51 - Bu pasajın amacı, insanın başına gelen her şeyin, derinliğine ve hikmetine tam vakıf olunamayan ilahî iradenin bir sonucu olduğu gerçeğini vurgulamaktır: ayetin sibâkında insan hayatının bu genel ve sürekli fenomeni -doğacak çocuğun erkek veya kız olacağının ve sağlıklı doğup doğmayacağının bilinememesi- çerçevesinde bu gerçek anlatılmaktadır; diğer taraftan, Allah'ın dünyevî mutluluk ve mutsuzluk ihsan etmesi, insanın kendi "görev ve sorumluluğu" terimleriyle tanımlanıp ölçülemez.

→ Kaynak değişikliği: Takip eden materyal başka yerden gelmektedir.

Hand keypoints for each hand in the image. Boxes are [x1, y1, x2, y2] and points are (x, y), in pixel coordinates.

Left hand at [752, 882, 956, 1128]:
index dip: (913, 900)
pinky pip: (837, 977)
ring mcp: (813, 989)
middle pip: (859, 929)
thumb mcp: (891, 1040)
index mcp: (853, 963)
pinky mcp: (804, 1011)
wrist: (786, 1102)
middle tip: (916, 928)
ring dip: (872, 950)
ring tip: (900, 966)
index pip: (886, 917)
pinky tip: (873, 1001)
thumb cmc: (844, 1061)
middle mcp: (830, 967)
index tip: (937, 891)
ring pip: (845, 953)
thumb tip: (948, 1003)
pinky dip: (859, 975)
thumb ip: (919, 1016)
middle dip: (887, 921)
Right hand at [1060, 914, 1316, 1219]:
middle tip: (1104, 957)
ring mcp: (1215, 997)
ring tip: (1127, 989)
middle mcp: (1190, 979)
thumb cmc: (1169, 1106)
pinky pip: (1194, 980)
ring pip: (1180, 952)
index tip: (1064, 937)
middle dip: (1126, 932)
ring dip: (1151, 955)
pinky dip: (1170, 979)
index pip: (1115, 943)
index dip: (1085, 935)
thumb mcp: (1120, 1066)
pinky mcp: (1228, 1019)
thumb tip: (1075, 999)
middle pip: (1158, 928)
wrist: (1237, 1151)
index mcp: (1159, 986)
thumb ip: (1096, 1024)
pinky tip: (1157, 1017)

51. Allah, insanla, ancak apansız gelen bir ilham (52) aracılığıyla yahut bir perde arkasından [seslenerek,] yahut [vahyedilmesini] dilediği şeyi kendi izniyle vahyeden (53) bir elçi göndermek suretiyle konuşur: O, şüphesiz yücedir, hikmet Sahibidir.

52 - Bu karşılık, apansızlık ve iç aydınlanma kavramlarını birleştiren vahy teriminin öncelikli anlamıdır (Râğıb): Kur'ânî kullanımda, bu terim, genellikle -her zaman olmasa bile- Allah'tan gelen "vahiy" ile eş anlamlı kullanılmıştır. Yukarıdaki pasaj, Hz. Peygamber'e emanet edilen ilahî mesajdan bahseden 48. ayetin ilk paragrafı ile bağlantılıdır.

53 - Karş 53:10.

52. İşte sana da (54) [ey Muhammed,] kendi buyruğumuz altında hayat veren bir mesaj (55) vahyettik. [Bu mesaj sana gelmeden önce,] sen vahiy nedir, iman [nedir] bilmezdin: (56) ama [şimdi] bu [mesajı] bir ışık yaptık ki onunla kullarımızdan dilediğimizi doğru yola ulaştıralım: şüphesiz sen de [insanları onunla] doğru yola ulaştıracaksın,

54 - Yani, önceki ayette zikredilen her üç yoldan da

55 - Rûh terimi (lafzen, "can" veya "ruh") Kur'an'da çoğu zaman "ilahî ilham" anlamında (bkz. sure 16, not 2) kullanılmıştır. Bu bağlamda Muhammed (s)'e indirilen ilahî ilhamın yani, Kur'an'ın ihtiva ettiklerini gösterir (Taberî, Zemahşerî, Râzî, İbni Kesîr), ki bu da insanı daha yoğun bir manevî hayata yöneltmeyi amaçlar. Çeviriyi yukarıdaki şekilde yapmamın sebebi budur.

56 - Yani, "iman" kavramının insanın Allah'a tam teslimiyeti (islâm) anlamına geldiğini.

53. göklerde ve yerdeki her şeyin maliki olan Allah'a götüren yola. Gerçek şu ki, her şeyin başı ve sonu Allah'tadır. (57)

57 - Lafzen, "Bütün şeyler/olgular (umûr) yönlerini Allah'a döndürürler"; yani her şey asıl kaynağı olan Allah'a geri döner ve girdiği yolda O'nun iradesine tâbi olarak yürür (Beydâvî).